[[ Data to process open ]]

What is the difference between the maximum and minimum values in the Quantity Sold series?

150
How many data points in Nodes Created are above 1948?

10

[[ Data to process closed ]]
[[ Data to process open ]]

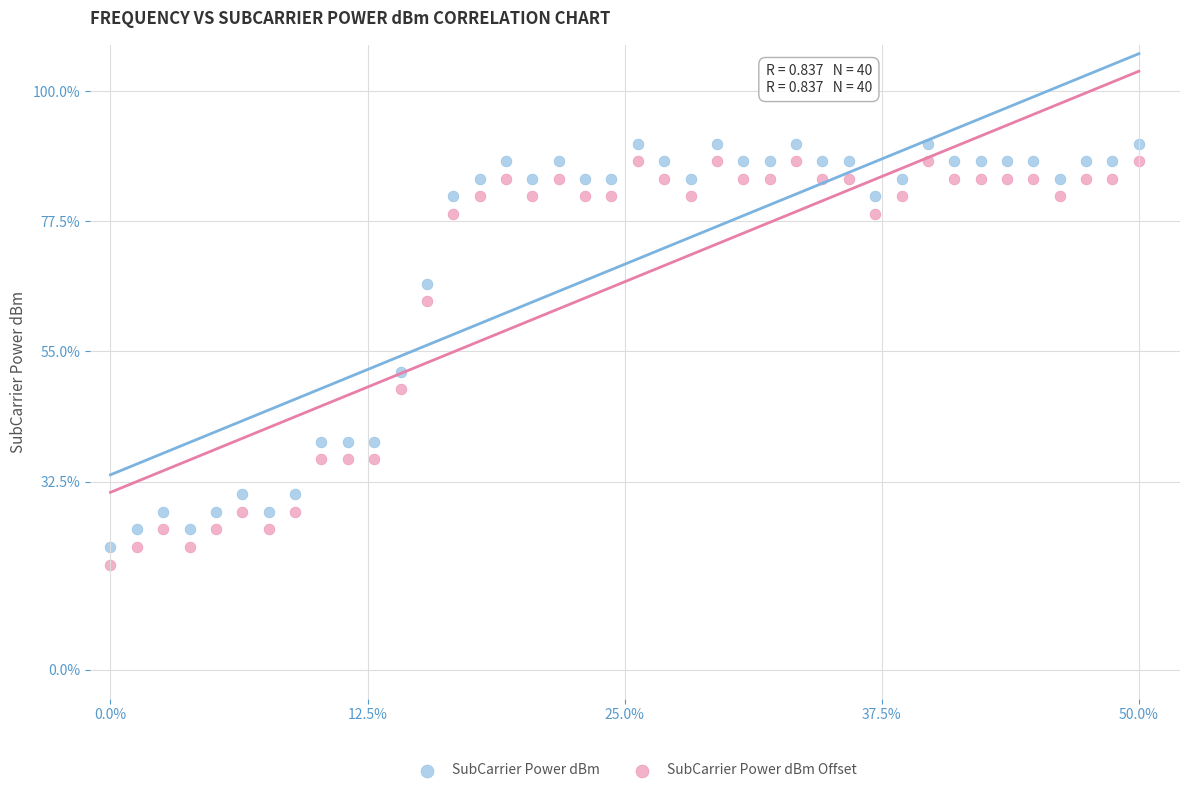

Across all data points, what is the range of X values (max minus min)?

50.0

[[ Data to process closed ]]
[[ Data to process open ]]

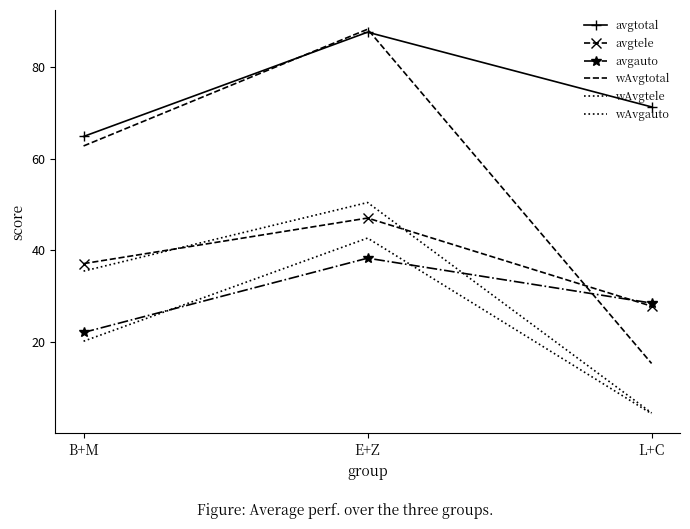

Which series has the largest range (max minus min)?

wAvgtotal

[[ Data to process closed ]]

Task to complete: Please write out the lines of the records above word for word, starting at the line that contains "What is the difference" and ending at the line that contains "How many data", with both of those lines included.

Exercise output:
What is the difference between the maximum and minimum values in the Quantity Sold series?

150
How many data points in Nodes Created are above 1948?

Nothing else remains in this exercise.